Often these things got committed by accident. Something left over from previous work. When this happens, I tend ask a question. "Did you mean to change this?" However, sometimes this sort of extraneous change reveals problems with the implementation of the story If your change in one area requires a change in a distant area of the code it could be there is a better way. Or sometimes this is caused by scope creep.
Read and review the tests
The first major bit of review I do is to read and review the unit tests. I like to read the tests first. I find this helps because the cause and effect of the change are often made clear by the new tests introduced. Also, looking at test case completeness is often tedious, and I find I do a better job of it if I look when I am fresh.
Often, I find that there are no tests or that the number of tests is not proportional to the code that is changed. At this point I take a minute to review the change again. Is there a good reason there are no tests? Maybe this area of the code is untestable for some reason. Is it directly coupled to a database? If not, I will comment "Can you write a test for this?" "These tests do not cover the changed code well."
When there are tests, I will read them for clarity.
- Do the tests make good use of Arrange Act Assert (AAA)?
- Can the code in test be more obvious?
- Are the tests distinct from one another such that it is easy to tell them apart?
- Do the test cover the full range of arguments?
Take a break
Its break time! Reading a bunch of tests can make you tired. If I have time, I will take a break and come back to read the production changes when I am more focused. It is hard to do good code review when you are tired.

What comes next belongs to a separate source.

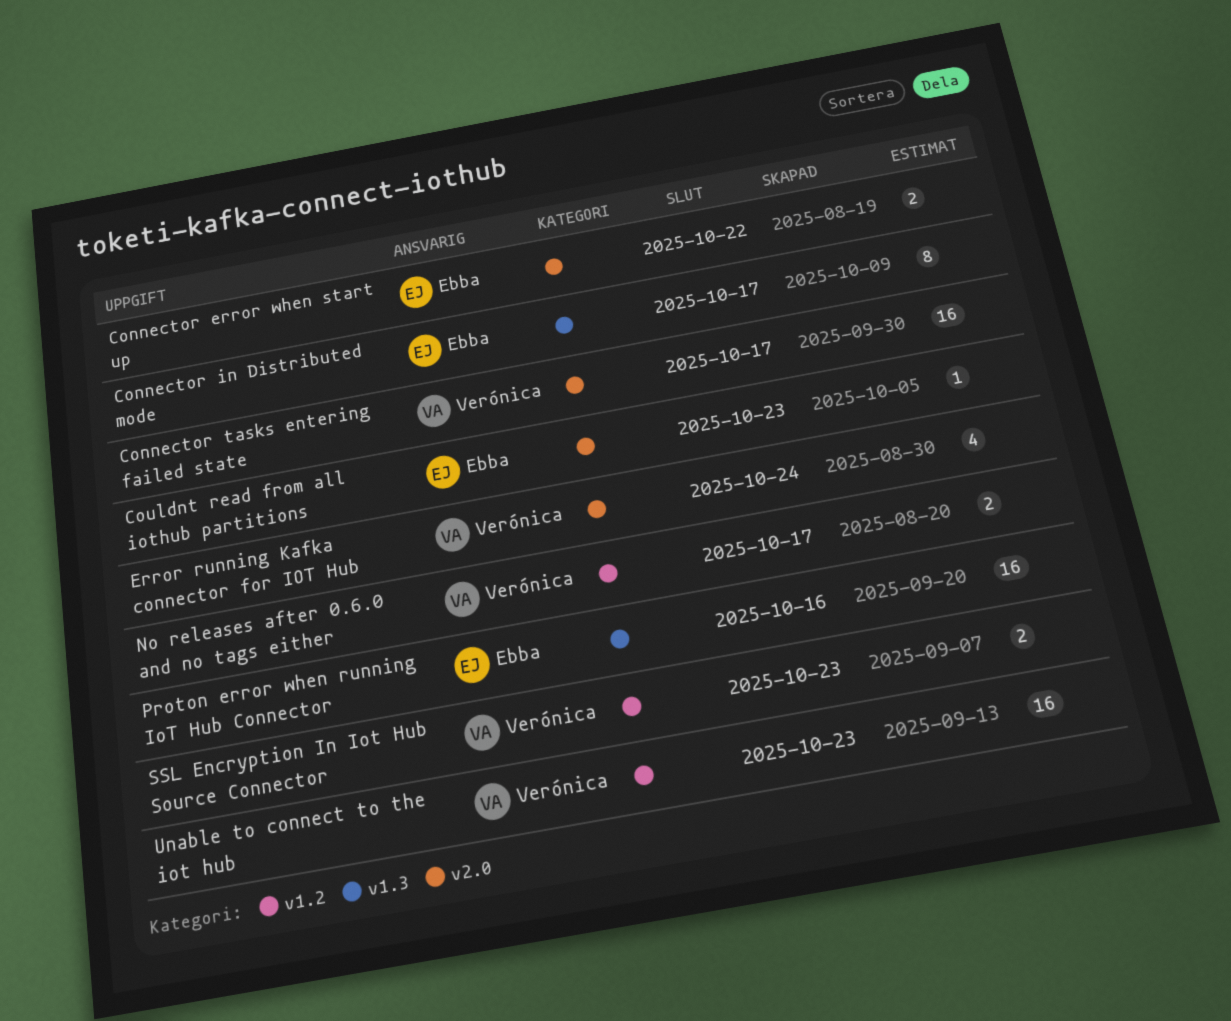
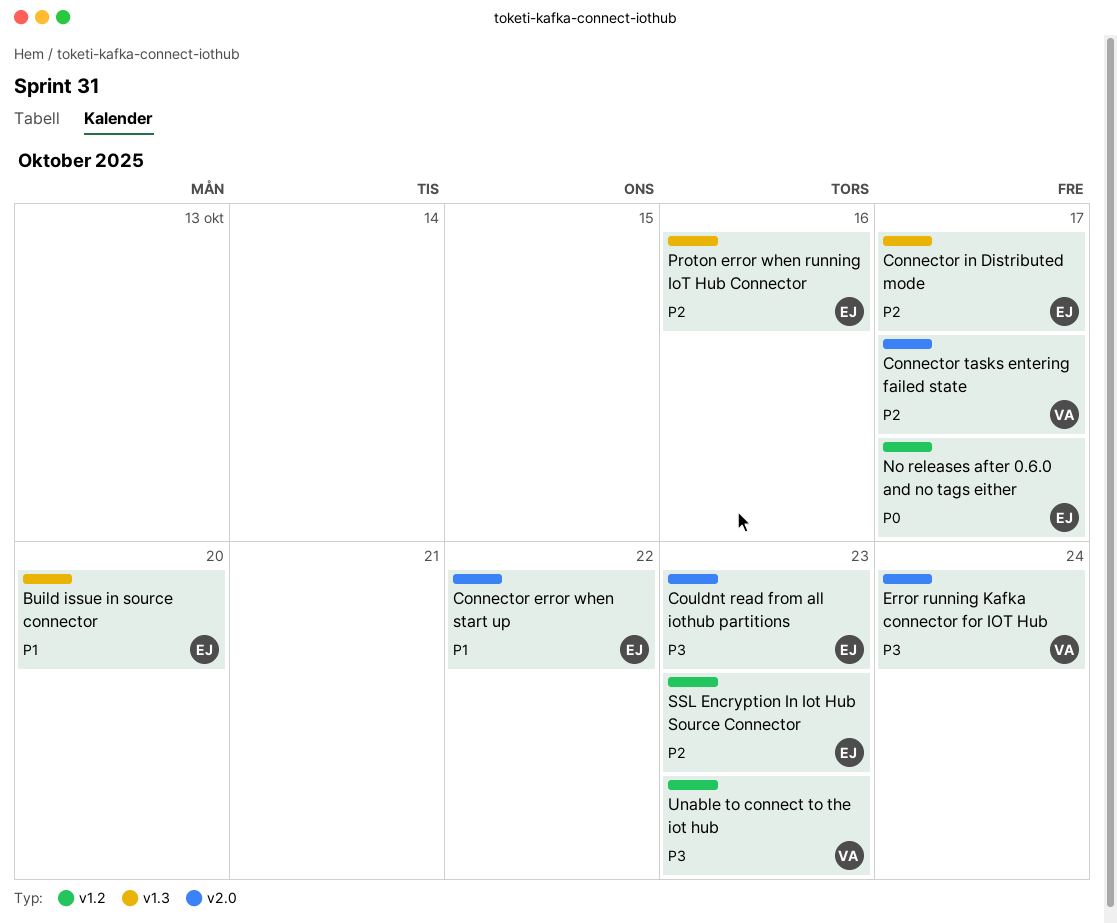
Build issue in source connector: none -> present
No releases after 0.6.0 and no tags either, owner: Verónica -> Ebba
SSL Encryption In Iot Hub Source Connector, owner: Verónica -> Ebba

Read and review the production code
When reading the production code I look for these things
- Coding standards
Most developers spend an order of magnitude more time reading code than writing it. So, it makes sense to help them out by taking a little extra time to write code that is easier to read. That’s why I focus on clarity before functionality.
Does the code do what the function/class names suggest it should? Often, I find people will add a bit of code to an existing function or class which muddles the water about the function/class is supposed to be doing. In these cases, I suggest a refactor into separate functions.
Does the code do to too much in one function? Often, I find long functions that have many blocks inside them, sometimes with comments between the blocks. When you do that, break the code there into separate functions with names. This makes the functions shorter and easier to read and test.
Are the variable names meaningful? Meaningful names can go a long way in helping people know what your code is doing. Don’t cut them short with single letter variable names. Also, abbreviations might be clear to you but not to anyone else, so in general, don’t abbreviate.
Is the branching clear? I often make comments about how to return early or put the error condition first to make branching clearer or reduce the indentation of the code. Branching and indentation makes code harder to read.
Often after I make clarity suggestions, I wait for the author to make those changes before moving on to read the code for functionality. This can speed things up a lot because the author often catches things during the refactor. Also, clearer code is easier to read. Reading for functionality requires you to really focus on what will happen when the code executes and that is hard to do.
It’s time to look at the functionality of the code. During this phase it is important to "be the compiler" and really understand how the code executes. This can be quite hard to do, and this is why I do clarity first. Key things to check for are
- Did the author miss edge cases?
- Does the code actually do what the author meant it to do?
- Are there any race conditions, memory leaks, exceptions, or other unintended consequences?
- Does this code do something we already have a library for?
Finally have a look at coding stands.
- Are they using m_ when they should?
- What about braces?
- Capitalization, etc.?
I expect that my emphasis on test and clarity first might surprise you. I think most people read the production code first and look for functionality right away. When I read other people's reviews, I see a lot of comments about coding standards and not a lot of comments about functionality.